Adaptive parts and geometry have underconstrained features, and adjust to design changes.
When you designate underconstrained geometry as adaptive, you specify the geometric elements allowed to change. You control the elements that you want to remain a fixed size or position.
Note: Parts created in external CAD systems cannot be made adaptive because imported parts are considered to be fully dimensioned.
Uses for adaptive parts
A part can be useful in multiple assemblies, as long as it can resize as needed. When you create features in a part file, leave some sketch or feature geometry under constrained, and define the features as
adaptive
. For example, you can drag an extrusion, but leave its depth unspecified.

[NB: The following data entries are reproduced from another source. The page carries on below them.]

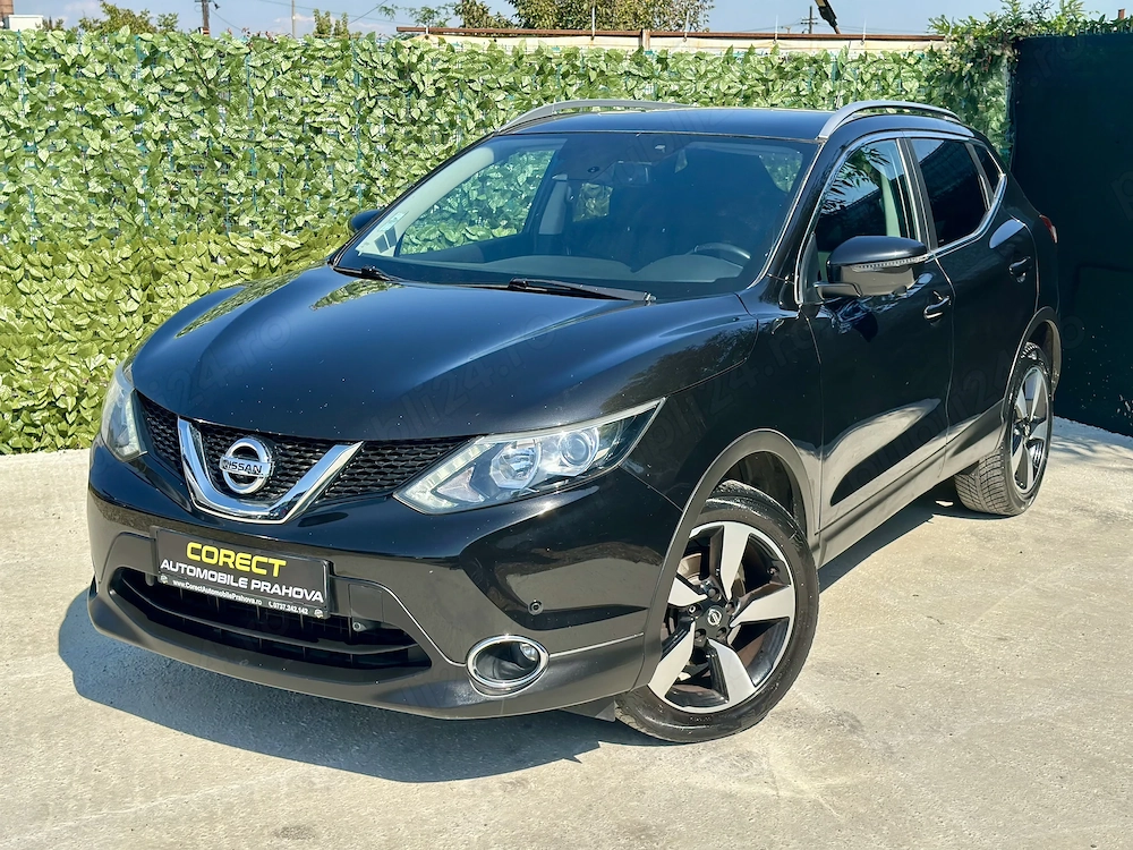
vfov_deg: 30.3
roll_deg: -0.8
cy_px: 425
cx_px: 566
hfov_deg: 39.7
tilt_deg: -10.9
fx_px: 1571
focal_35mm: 48
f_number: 1.78
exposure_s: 1/3155
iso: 80
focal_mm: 6.86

After you insert a part with underconstrained features into an assembly, designate it as adaptive. When you constrain the part to fixed geometry, its adaptive features resize and change shape.
Geometry that can be adaptive
- Undimensioned sketch geometry
- Features created from undimensioned sketch geometry
- Features with undefined angles or extents
- Work features that reference geometry on other parts
- Sketches that contain projected origins
- Parts that contain adaptive sketches or features
- Subassemblies that contain parts with adaptive sketches or features
Models designated as adaptive
For a part to adapt when placed in an assembly, it must have one or more adaptive features. To specify adaptive status, use one or more of the following ways:
- Specify the adaptive
parameters
of a part. In the part file, select the feature in the browser, right-click, and select Properties. In the Feature Properties dialog box, select the sketch, parameters, and From/To termination planes as adaptive.
- Make all parameters of the feature adaptive at one time. After you create a feature in a part file, right-click the feature in the browser and select Adaptive.
Note: When you make a feature adaptive, all occurrences of the feature are also adaptive. If you use the feature in other parts as an iFeature or a pattern, for example, it can resize. To keep a nonadaptive version of a feature, save it with a different file name.
Limitations of adaptive geometry
To ensure that adaptive features and parts update predictably:
- Use only one tangency per revolved feature.
- Avoid offsets when applying constraints between two points, two lines, or a point and a line.
- Avoid a mate constraint between two points, a point and a plane, a point and a line, and a line and a plane.
- Avoid tangency between a sphere and a plane, a sphere and a cone, and two spheres.